- Apply what you read -
a) According to the background on exosome labeling, why does the protocol tag exosomes with the green fluorescent lipophilic dye BODIPY? Answer in one to three sentences.
b) Carry the background on exosome labeling forward from its final sentence.

Keywords: Exosomes (外泌体), Hepatic stellate cells (肝星状细胞), BODIPY (BODIPY), Dynamic light scattering (动态光散射), Hepatocytes (肝细胞), Hepatitis C virus (丙型肝炎病毒)

Background

Exosomes are small membrane-bound extracellular vesicles of 40-150 nm in diameter. They have been identified in all body fluids, including urine, amniotic fluid, serum, saliva, breast milk, cerebrospinal fluid, nasal secretions and in the supernatant of tissue cultured cell lines. Exosomes mediate cell to cell communication through transfer of microRNAs (miRs), mRNAs, and proteins, etc. which can be taken up by neighboring or distant cells and subsequently promote signaling in recipient cells (Schorey et al., 2015). Exosomes are enriched in proteins, including members of the tetraspanin family (CD9, CD81, CD63), heat shock proteins (Hsp60, Hsp70, Hsp90) and proteins of the multivesicular bodies (annexins, RabGTPases and endosomal sorting complexes required for transport [ESCRT] proteins). Recent studies suggest that exosomes can influence immune response (Li et al., 2013; Sun et al., 2016), facilitate productive infection in naïve hepatoma cells (Ramakrishnaiah et al., 2013; Shrivastava et al., 2015), disease progression (Devhare et al., 2017) as well as drug resistance to anti-cancer therapy (Qu et al., 2016). Most commonly used techniques for isolation of exosomes involves ultracentrifugation (UC) and ExoQuick (EQ) precipitation. In hepatitis C virus (HCV) infection, crosstalk between liver resident cells including hepatocytes, macrophages, endothelial cells, lymphocytes and stellate cells play an important role in disease progression. We have shown earlier that HCV infected hepatocytes or hepatoma cells harboring genome-length replicon secrete exosomes in the cell culture supernatants (Shrivastava et al., 2015). These exosomes carried miR-19a that induces fibrogenesis in hepatic stellate cells that might lead to liver fibrosis during HCV infection (Devhare et al., 2017). Here, we provide a protocol for labeling of exosomes with green fluorescent lipophilic dye, BODIPY that enables real-time monitoring and localization of exosomes within the recipient hepatic stellate cells.

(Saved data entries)
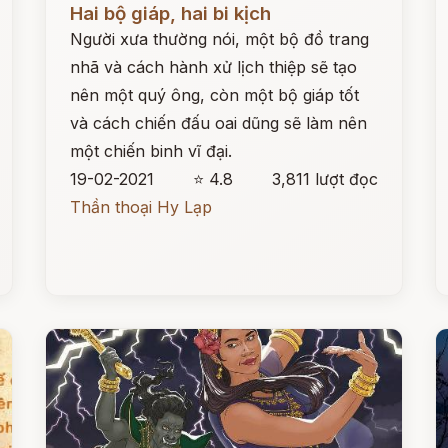
Hai bộ giáp, hai bi kịch
Người xưa thường nói, một bộ đồ trang
nhã và cách hành xử lịch thiệp sẽ tạo
nên một quý ông, còn một bộ giáp tốt
và cách chiến đấu oai dũng sẽ làm nên
một chiến binh vĩ đại.
19-02-2021
⭐ 4.8
3,811 lượt đọc
Thần thoại Hy Lạp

- Results of the exercise -
a) Labeling with BODIPY allows exosomes to be monitored in real time and located within the recipient hepatic stellate cells. This matters because exosomes from HCV-infected hepatocytes carry miR-19a, which induces fibrogenesis in these cells and might lead to liver fibrosis.

b)
Materials and Reagents

  1. Serological pipettes (5 ml, 10 ml, 25 ml) (Corning)
  2. 50 ml polypropylene centrifuge tubes (Corning, catalog number: 430829 )
  3. T-25 cm2 cell culture flask (Corning, catalog number: 430639 )
  4. 100 mm tissue culture treated culture dish (Corning, catalog number: 430167 )
  5. Ultra-clear centrifuge tubes, 13.2 ml, 14 x 89 mm for SW41Ti rotor (Beckman Coulter, catalog number: 344059 )
  6. 15 ml polypropylene centrifuge tubes (Corning, catalog number: 430791 )
  7. 4-well chambered slides (Thermo Fisher Scientific, Nunc, catalog number: 177437 )
  8. Aluminium foil (Fisher Scientific, FisherbrandTM, catalog number: 01-213-102 )
  9. 0.2 μm size filter (Acrodisc Syringe Filters) (Pall, catalog number: 4612 )
  10. Huh7.5 cell line (Human hepatocellular carcinoma cell line)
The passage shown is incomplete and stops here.